The next day was not easy for me either. Ever since I entered Chile 6 days ago, almost everyday I will get surprises. The offroad, the crazy wind, the high price on everything...and now, another surprise. A country which was said amongst the most developed and expensive in SA, but the gas stations were very far apart. Its hundreds of kms before you found one!!! I made a big mistake which I learnt well and will never repeat. I didn't refuel at the gas station which I camped last night because they no longer have the cheaper gas. Since I still had half tank of gas, I asked the attendant, wheres the next station? He was talking so fast and I thought he said "dos" "tres". So using fingers, I pointed two and three and he nodded. I thought its 23kms away, so I proceeded. After 50kms, theres no gas station in sight. I checked my GPS, it said theres one 150kms away. I started to get worried as GD didn't have much gas left. I asked the locals but everyone was giving me different answers. And what scared me most was, yesterday, the gas station listed in my GPS was of non existence. How if the one which my GPS said was 150km away didn't exist too? Only god knows how I felt. I had to ride very slowly, about 50 - 60kmh only. And all the while praying hard that GD could make it.

Finally, after almost 3 hours of really slow ride of 160kms, there it is...the gas station. And GD almost reached blinking level, but not yet blinking. Approx 450km was done since its last refuel. A new record set. Phewwwww...

Anyway, even though the experience of almost running out of gas was scary, I achieved a remarkable victory today when I reached Mano Del Desierto, or 'Hand of the Desert'. This sculpture was in my wish list ever since I got into adv riding, and it was only today that I rolled my wheels here. I also managed to locate the landmark for Tropic of Capricorn.

The next few days, I continued riding further south via route 5, passing towns such as Chanaral, La Serena and Valparaiso. Chile's landscape was very unique. There were times that I'm surrounded with reddish mountain, at other times, brownish or yellowish. I felt like in a different planet. The wind was still strong at certain stretches, but the beautiful blue Pacific Ocean view down the cliff compensate the unpleasantness of having to fight the wind. As I rode further south in Chile, I could see more colours and more cactus & bushes in the pampas, compared to sands, dunes and barren mountains in northern Chile. 

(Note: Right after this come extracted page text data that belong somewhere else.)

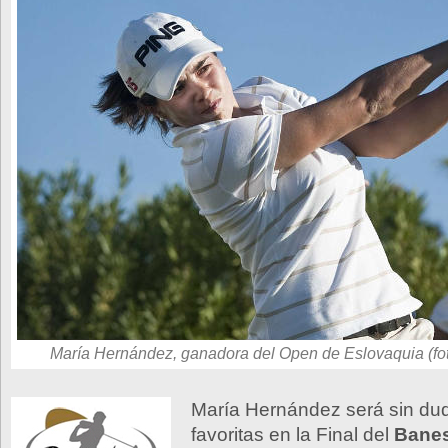
María Hernández, ganadora del Open de Eslovaquia (fo
María Hernández será sin dud
favoritas en la Final del
Banes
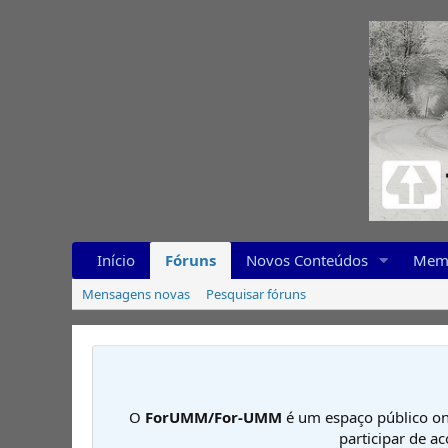
Início
Fóruns
Novos Conteúdos
Mem
Mensagens novas
Pesquisar fóruns
O
ForUMM/For-UMM
é um espaço público on
participar de a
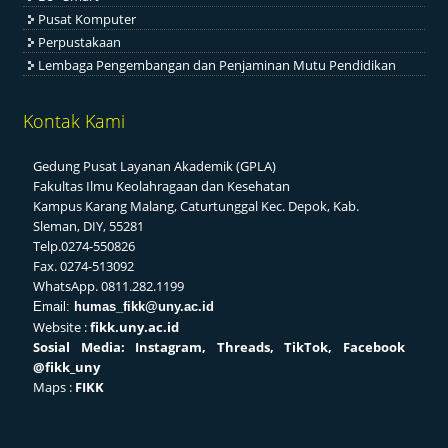
Pusat Komputer
Perpustakaan
Lembaga Pengembangan dan Penjaminan Mutu Pendidikan
Kontak Kami
Gedung Pusat Layanan Akademik (GPLA)
Fakultas Ilmu Keolahragaan dan Kesehatan
Kampus Karang Malang, Caturtunggal Kec. Depok, Kab.
Sleman, DIY, 55281
Telp.0274-550826
Fax. 0274-513092
WhatsApp. 0811.282.1199
Email:
humas_fikk@uny.ac.id
Website :
fikk.uny.ac.id
Sosial
Media: Instagram, Threads, TikTok, Facebook
@fikk_uny
Maps :
FIKK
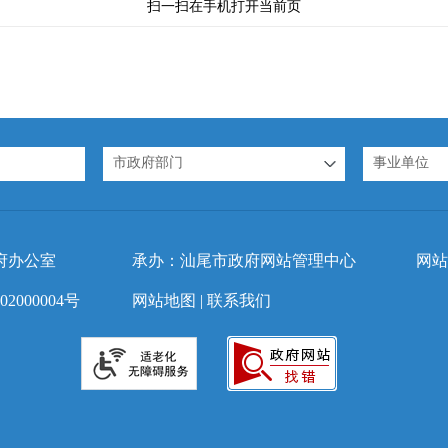
扫一扫在手机打开当前页
市政府部门
事业单位
府办公室
承办：汕尾市政府网站管理中心
网站
2000004号
网站地图
|
联系我们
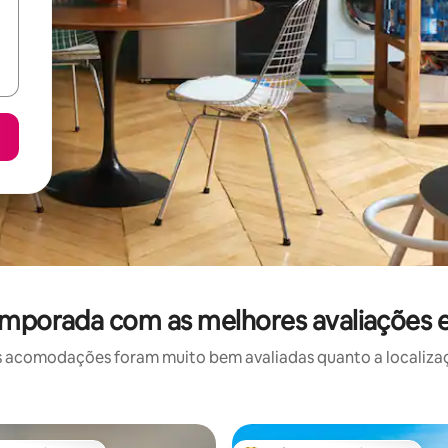
emporada com as melhores avaliações 
 acomodações foram muito bem avaliadas quanto a localizaçã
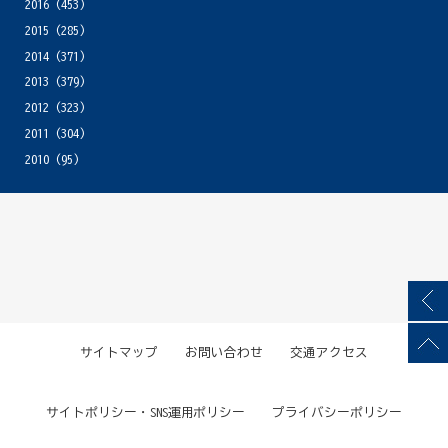
2016
(453)
2015
(285)
2014
(371)
2013
(379)
2012
(323)
2011
(304)
2010
(95)
サイトマップ
お問い合わせ
交通アクセス
サイトポリシー・SNS運用ポリシー
プライバシーポリシー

The houses in the bigger towns in Chile were similar to in Msia. Road was good, but motorbikes had to pay tolls :( Along my way to Valparaiso, I could see locals waving and flagging white flags to attract people to buy cheese which they sold by the road side. View got greener later on. I stayed 2 nights in Valparaiso and explored the historical city which was also a sister city to Malacca.

My last destination in Chile was Santiago. I rode straight to Malaysian Embassy and was given a very warm welcome by Dato Dr Rameez, the ambassador, and all the staff. Lots of delicious food being served such as nasi lemak with chicken rendang, rojak and Malay delicacies. Dato Rameez even invited me to stay at Malaysia House. I felt so honoured and happy. I spent 3 nights and managed to send my bike for maintenance service at a Yamaha HQ here and attended a tea meet with the Perwakilan Ladies. I wished to thank Dato Rameez, lovely Datin Noor Zulaikha , Malaysian Embassy in Santiago and Yamamotor Santiago for the hospitality.